Friday, July 16, 2021

What is an Atom, How Small It Can Be?

Atoms are the basic units of matter and the defining structure of elements. The term "atom" comes from the Greek word for indivisible, because it was once thought that atoms were the smallest things in the universe and could not be divided. We now know that atoms are made up of three particles: protons, neutrons and electrons — which are composed of even smaller particles, such the quarks.



Atoms were created after the Big Bang 13.7 billion years ago. As the hot, dense new universe cooled, conditions became suitable for quarks and electrons to form. Quarks came together to form protons and neutrons, and these particles combined into nuclei. This all took place within the first few minutes of the universe's existence, according to CERN

And the things that you can’t see too – such as air, cells of your body are also made up of atoms.

Now, I hope you guys understand that what an atom can be basically. Next, let’s understand the structure of an atom.

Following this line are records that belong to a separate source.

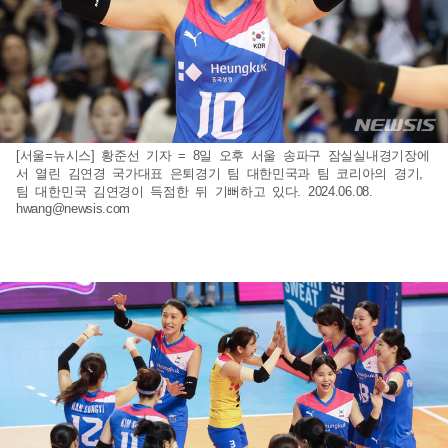
[서울=뉴시스] 황준선 기자 = 8일 오후 서울 송파구 잠실실내경기장에
서 열린 김연경 국가대표 은퇴경기 팀 대한민국과 팀 코리아의 경기,
팀 대한민국 김연경이 득점한 뒤 기뻐하고 있다. 2024.06.08.
hwang@newsis.com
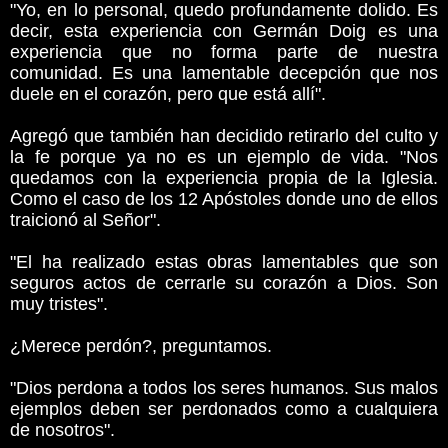
"Yo, en lo personal, quedo profundamente dolido. Es
decir, esta experiencia con Germán Doig es una
experiencia que no forma parte de nuestra
comunidad. Es una lamentable decepción que nos
duele en el corazón, pero que está allí".
Agregó que también han decidido retirarlo del culto y
la fe porque ya no es un ejemplo de vida. "Nos
quedamos con la experiencia propia de la Iglesia.
Como el caso de los 12 Apóstoles donde uno de ellos
traicionó al Señor".
"El ha realizado estas obras lamentables que son
seguros actos de cerrarle su corazón a Dios. Son
muy tristes".
¿Merece perdón?, preguntamos.
"Dios perdona a todos los seres humanos. Sus malos
ejemplos deben ser perdonados como a cualquiera
de nosotros".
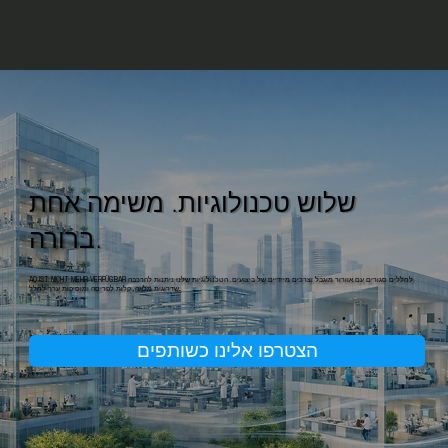
שלוש טכנולוגיות. משימה אחת
ברורה.
AQ IST NICHT MEHR VERFÜGBAR לחללים סגורים עם אוורור מוגבל וצרכים מיידיים של ביצועים. הטכנולוגיות שלנו ניתנות להרכבה
שדרוגית מלאה, קלות לפריסה ומוסיפות ערך לחלל.
הצטרפו אלינו כשותפים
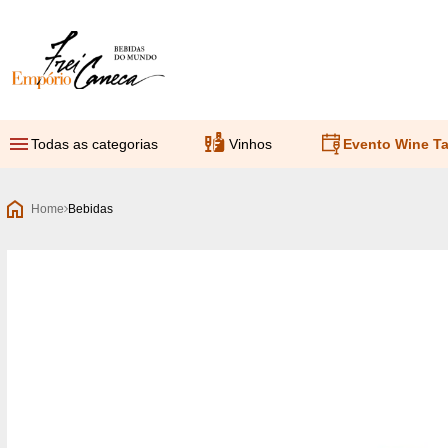
Empório Frei Caneca
Todas as categorias
Vinhos
Evento Wine Ta
Home
Bebidas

An atom is a naturally charged particle, which means there two types of charges in it, negative and positive charges with equal quantity.
Subatomic Particles in an Atom

There are three subatomic particles in an atom electron, proton, neutron. But only two particles have an electric charge. The proton has a positive electric charge and the electron have a negative electric charge. And there is no charge in neutron means it is chargeless

Because protons are not fundamental particles, they possess a measurable size; the root means square charge radius of a proton is about 0.84–0.87 FM (or 0.84×10−15 to 0.87×10−15 m).

The size of a neutron is about the size of the proton. But The electron is 20000 times lighter than the proton and neutron.

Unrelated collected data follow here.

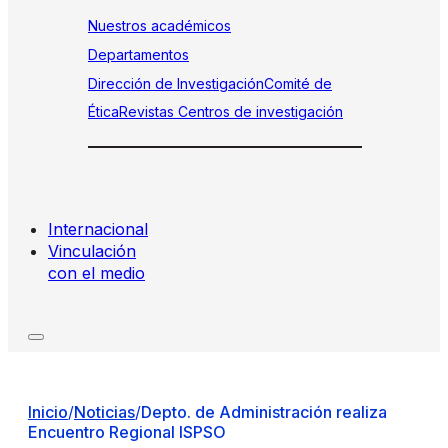
Nuestros académicos
Departamentos
Dirección de Investigación
Comité de
Ética
Revistas
Centros de investigación
Internacional
Vinculación
con el medio
Inicio
/
Noticias
/
Depto. de Administración realiza
Encuentro Regional ISPSO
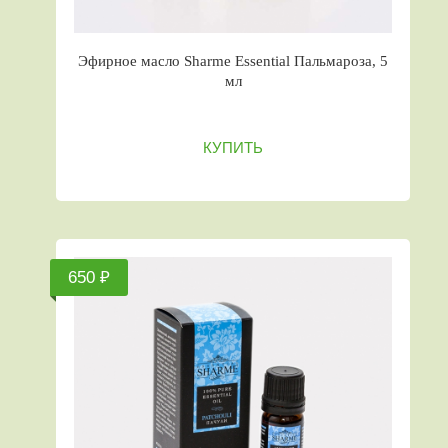
Эфирное масло Sharme Essential Пальмароза, 5
мл
КУПИТЬ
650 ₽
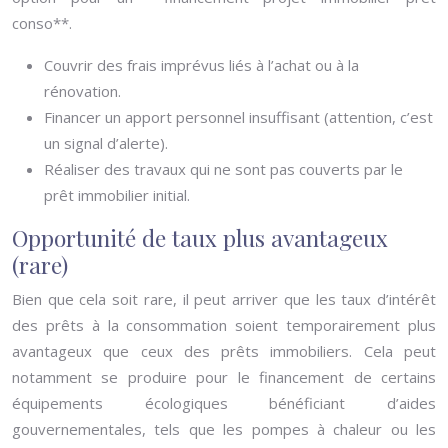
conso**.
Couvrir des frais imprévus liés à l’achat ou à la
rénovation.
Financer un apport personnel insuffisant (attention, c’est
un signal d’alerte).
Réaliser des travaux qui ne sont pas couverts par le
prêt immobilier initial.
Opportunité de taux plus avantageux
(rare)
Bien que cela soit rare, il peut arriver que les taux d’intérêt
des prêts à la consommation soient temporairement plus
avantageux que ceux des prêts immobiliers. Cela peut
notamment se produire pour le financement de certains
équipements écologiques bénéficiant d’aides
gouvernementales, tels que les pompes à chaleur ou les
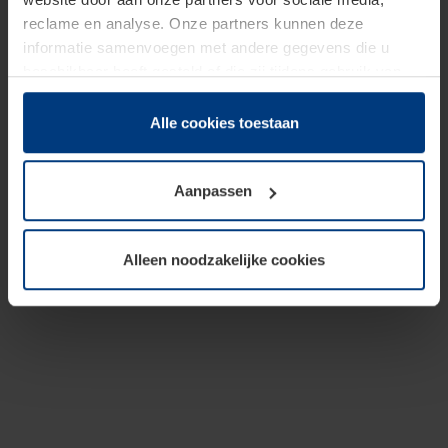
reclame en analyse. Onze partners kunnen deze
informatie samenvoegen met andere gegevens die u
beschikbaar heeft gesteld of die zij tijdens gebruik van
hun diensten hebben verzameld.
Juridisch hebben wij het recht om cookies op uw
Alle cookies toestaan
computer te plaatsen wanneer dit voor de juiste werking
van deze pagina's absoluut vereist is. Voor alle andere
Aanpassen
soorten cookies is uw toestemming benodigd. Uw
toestemming kunt u op elk moment bij de uitleg van de
cookies op pagina
Privacyverklaring
op onze website
Alleen noodzakelijke cookies
wijzigen of herroepen.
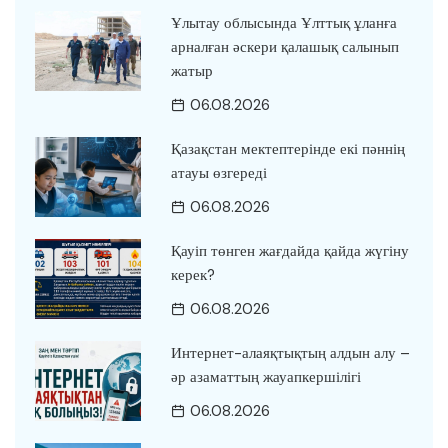
Ұлытау облысында Ұлттық ұланға
арналған әскери қалашық салынып
жатыр
06.08.2026
Қазақстан мектептерінде екі пәннің
атауы өзгереді
06.08.2026
Қауіп төнген жағдайда қайда жүгіну
керек?
06.08.2026
Интернет-алаяқтықтың алдын алу –
әр азаматтың жауапкершілігі
06.08.2026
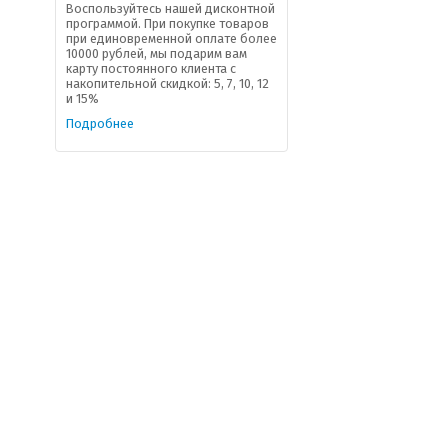
Воспользуйтесь нашей дисконтной
программой. При покупке товаров
при единовременной оплате более
10000 рублей, мы подарим вам
карту постоянного клиента с
накопительной скидкой: 5, 7, 10, 12
и 15%
Подробнее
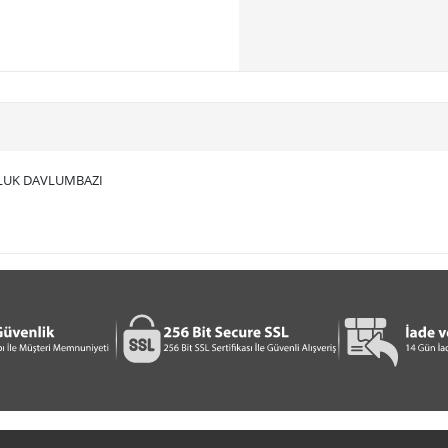
RLUK DAVLUMBAZI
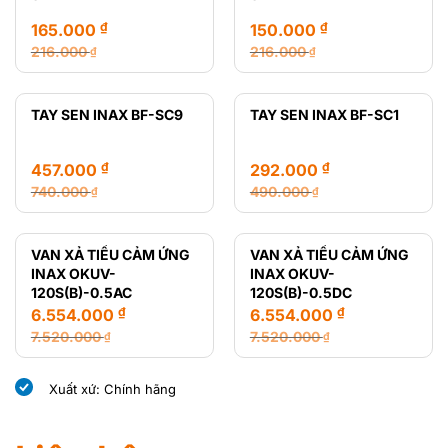
14.650.000 ₫.
8.435.000 ₫.
₫
₫
165.000
150.000
216.000
216.000
₫
₫
Giá
Giá
Giá
Giá
gốc
hiện
gốc
hiện
là:
tại
là:
tại
TAY SEN INAX BF-SC9
TAY SEN INAX BF-SC1
216.000 ₫.
là:
216.000 ₫.
là:
165.000 ₫.
150.000 ₫.
₫
₫
457.000
292.000
740.000
490.000
₫
₫
Giá
Giá
Giá
Giá
gốc
hiện
gốc
hiện
là:
tại
là:
tại
VAN XẢ TIỂU CẢM ỨNG
VAN XẢ TIỂU CẢM ỨNG
740.000 ₫.
là:
490.000 ₫.
là:
INAX OKUV-
INAX OKUV-
457.000 ₫.
292.000 ₫.
120S(B)-0.5AC
120S(B)-0.5DC
₫
₫
6.554.000
6.554.000
7.520.000
7.520.000
₫
₫
Giá
Giá
Giá
Giá
gốc
hiện
gốc
hiện
Xuất xứ: Chính hãng
là:
tại
là:
tại
7.520.000 ₫.
là:
7.520.000 ₫.
là:
6.554.000 ₫.
6.554.000 ₫.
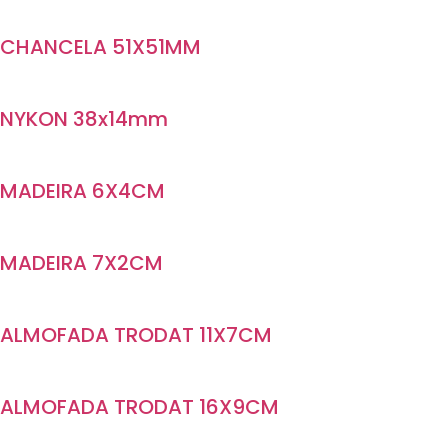
CHANCELA 51X51MM
NYKON 38x14mm
MADEIRA 6X4CM
MADEIRA 7X2CM
ALMOFADA TRODAT 11X7CM
ALMOFADA TRODAT 16X9CM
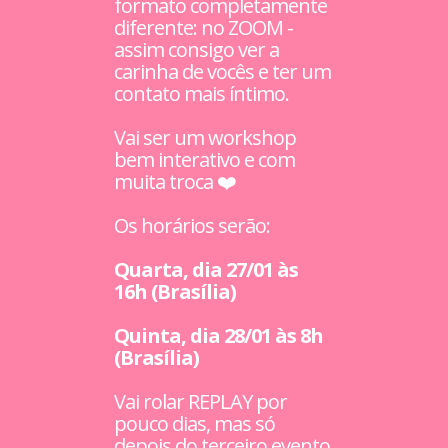
formato completamente
diferente: no ZOOM -
assim consigo ver a
carinha de vocês e ter um
contato mais íntimo.
Vai ser um workshop
bem interativo e com
muita troca ❤️
Os horários serão:
Quarta, dia 27/01 às
16h (Brasília)
Quinta, dia 28/01 às 8h
(Brasília)
Vai rolar REPLAY por
pouco dias, mas só
depois do terceiro evento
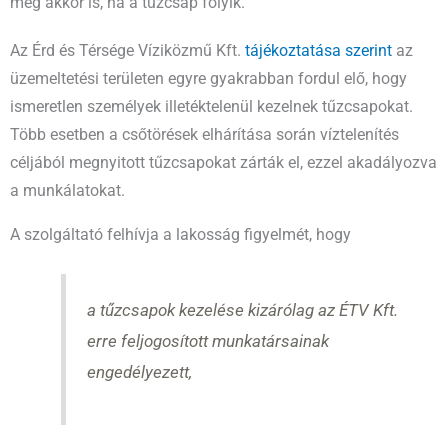
még akkor is, ha a tűzcsap folyik.
Az
Érd és Térsége Víziközmű Kft.
tájékoztatása szerint
az
üzemeltetési területen egyre gyakrabban fordul elő, hogy
ismeretlen személyek illetéktelenül kezelnek tűzcsapokat.
Több esetben a csőtörések elhárítása során víztelenítés
céljából megnyitott tűzcsapokat zárták el, ezzel akadályozva
a munkálatokat.
A szolgáltató felhívja a lakosság figyelmét, hogy
a tűzcsapok kezelése kizárólag az ÉTV Kft.
erre feljogosított munkatársainak
engedélyezett,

As we all know the unlike charges attract each other. Because the protons and neutrons have unlike charges so they also attract each other. But neutron has no charge so no one will attract it

The electrons orbit its nucleus with almost with the speed of light, like in the solar system the planets orbit the sun but with a different speed
The Nucleus of an Atom

A cluster of protons and neutrons makes up the nucleus of an atom. The most of weight of an atom is concentrated on the nucleus, but it takes up a very small amount volume of the atom.



In an atom, The 99.99 percentage of space is empty. For example, consider an atom with the size of a football in a football stadium, Then the center of the atom would be the size of a pea in the center of the stadium.

Usually, in an atom the number of protons and electrons will be equal, That’s what makes an atom naturally charged. Some big atoms have more than 100 of both.

The electrons are arranged in layers according to their energy level around the nucleus known as electron shells. Like satellites revolve around the earth. Bigger atoms have more layers than smaller ones.

These revolving electron helps to make a bond with another atom and to make a molecule.

The arrangement of eight electrons in the outermost shells of atoms is called octet electron configuration. To become more stable the atoms leave or take electrons for their outermost shells.


Making Molecules

Atoms can make bonds/molecules. A molecule can be made up of the same atoms or they can be different from each other. Gases such as hydrogen have simple molecules made of just two atoms, while plastic can be made from endlessly repeating molecules made up of thousands of atoms joined in very long lines



e.g. The molecule of water (H2O) is made from two atoms of hydrogen and one atom of oxygen.



The molecule of carbon dioxide (CO2) is made up of two oxygen atoms and one atom of carbon.
Atomic Bonds

Atoms bind together to make molecules with the help of their electrons. They take, give or share their electrons. There are three main types of atomic bonds.
Ionic Bond

In this bond, one atom gives or takes electrons to another atom to become more stable. After giving the electron the first atom becomes positive and the atom which takes the electron became negative And because of these, unlike charges they attract each other and develop a bond between them.



e.g. consider there is an atom with 1 electron in its outermost shell, and another atom with 7 electrons in its outermost shell then what will the first atom do, it will just give one electron to another atom that has 7 electrons in its outermost shell. And then both atoms will get 8 electrons in their outermost shell.
Covalent Bond

In this bond, two atoms share their electrons.



e.g. consider there are two atoms with 7 electrons in the outermost shell. They will share their one electron as shown in the above picture. And then both atoms will get 8 electrons in their outermost shell
Metallic Bond



In this bond, a large number of atoms share their electron as shown in the above picture, and make a large cloud of bonds.


Something Amazing

Hey, but a question arises here that the nucleus of an atom is made up of proton and neutron but what are they can be made of?

Let me tell you that the protons and neutrons are made up of smaller particles called quarks.

There can be 3 or more quarks in each neutron and proton. But what about the quarks. What are they made up of?



Many scientists believe that everything in-universe is made from the energy, vibration of matter, or by very small vibrational particles called string. Our scientists also think that the string ar founded in the quarks. known as string theory.

But so far no one knows that what are the strings made up of.